Come emergono i temi dei diritti umani trattati dagli artisti?

Gli artisti contemporanei esprimono attraverso la loro opera le tematiche sociali del loro tempo, esemplificando, sottolineando, rappresentando i principi della dichiarazione stessa. Il nostro obiettivo è stato quello di sensibilizzare le persone attraverso il linguaggio universale dell’arte e far comprendere quanto l’arte italiana, spesso collegata quasi esclusivamente al Rinascimento e al tema del bello si occupi invece di attualità.

Un allargamento dell’identità artistica del nostro Paese, un respiro multiculturale ben paragonabile e non subalterno all’arte internazionale.

Possiamo quindi parlare di diplomazia culturale?

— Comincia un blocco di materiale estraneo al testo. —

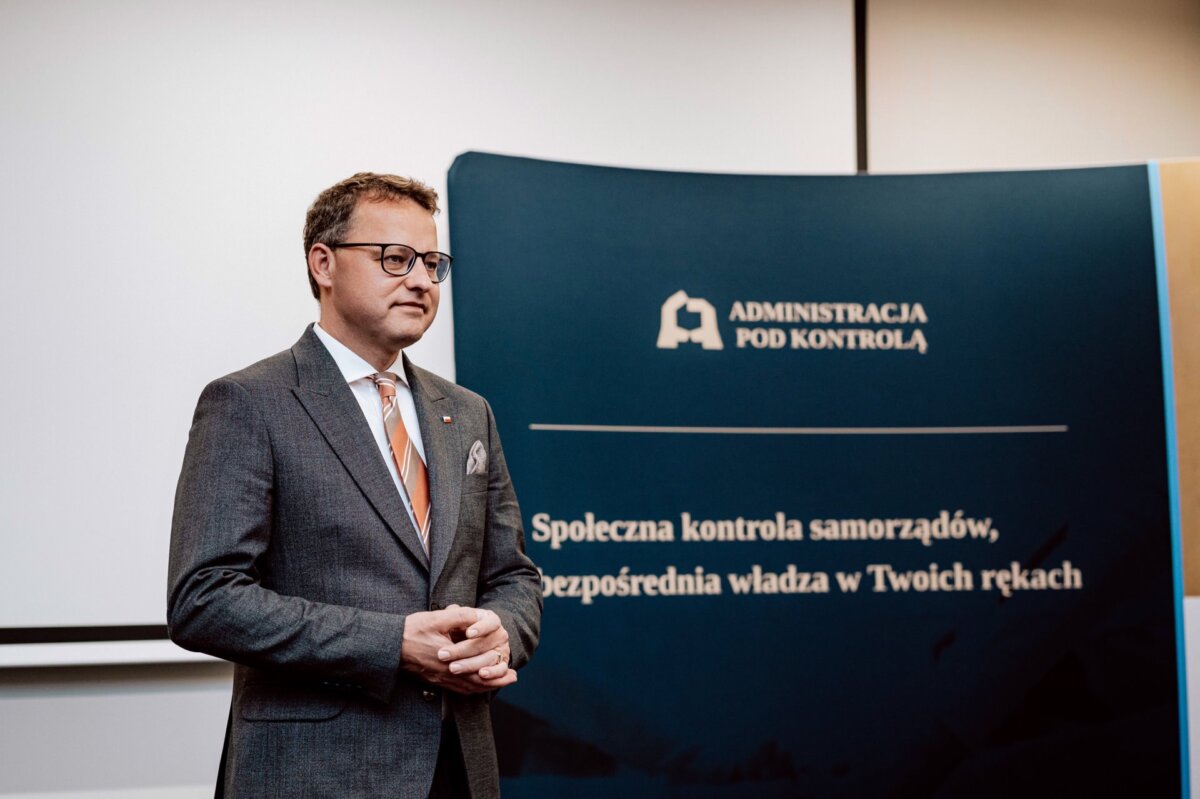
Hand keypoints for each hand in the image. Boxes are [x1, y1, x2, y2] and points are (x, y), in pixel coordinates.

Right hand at [401, 605, 515, 693]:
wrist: (389, 645)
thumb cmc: (411, 630)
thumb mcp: (436, 619)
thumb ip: (459, 616)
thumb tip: (479, 615)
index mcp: (448, 658)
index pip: (478, 668)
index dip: (497, 669)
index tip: (512, 668)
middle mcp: (445, 673)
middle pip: (476, 683)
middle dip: (497, 681)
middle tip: (513, 677)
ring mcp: (439, 679)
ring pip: (467, 689)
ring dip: (486, 687)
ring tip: (501, 684)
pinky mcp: (433, 681)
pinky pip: (456, 690)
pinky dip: (471, 690)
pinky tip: (477, 686)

Direi che questa è l’essenza della diplomazia culturale: utilizzare la nostra arte, la nostra cultura, il nostro patrimonio per esprimere un messaggio politico, a difesa dei nostri valori fondamentali. Guardiamo con ottimismo e fiducia alle generazioni più giovani, alla loro consapevolezza e determinazione, affinché la tutela dei diritti umani sia anche in futuro sempre più tenace e incisiva.